- Born: 1840 New Albany, Indiana
- Died: September 19, 1864 Winchester, Virginia
- Place of burial: Fairview Cemetery, New Albany, Indiana
- Allegiance: United States
- Branch: United States Army Union Army
- Service years: 1861–1864
- Rank: Sergeant
- Unit: 11th Indiana Infantry
- Conflicts: American Civil War • Battle of Opequon
- Awards: Medal of Honor

= Charles H. Seston =

Union Army soldier in the American Civil War

Charles H. Seston (1840 - September 19, 1864) was a Union Army soldier killed in action during the American Civil War.
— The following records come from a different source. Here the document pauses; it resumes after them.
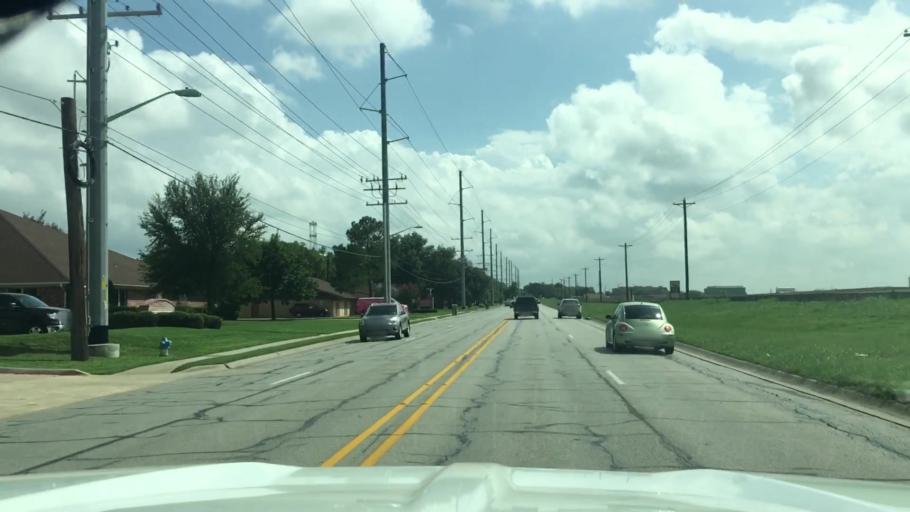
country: US
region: Texas
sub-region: Denton County
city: Denton
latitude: 33.2265
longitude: -97.1611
He posthumously received the Medal of Honor for gallantry during the Battle of Opequon more commonly called the Third Battle of Winchester, Virginia, on September 19, 1864.

Seston joined the army from Indiana in August 1861.

==Medal of Honor citation==
"The President of the United States of America, in the name of Congress, takes pride in presenting the Medal of Honor (Posthumously) to Sergeant Charles H. Seston, United States Army, for extraordinary heroism on 19 September 1864, while serving with Company I, 11th Indiana Infantry, in action at Winchester, Virginia, for gallant and meritorious service in carrying the regimental colors."

Sgt. Seston's body was returned to Indiana for burial. In addition to Seston, two other soldiers of the 11th Indiana Infantry received the Medal of Honor for this action. The others were Pvt. Peter J. Ryan and Pvt. John T. Sterling.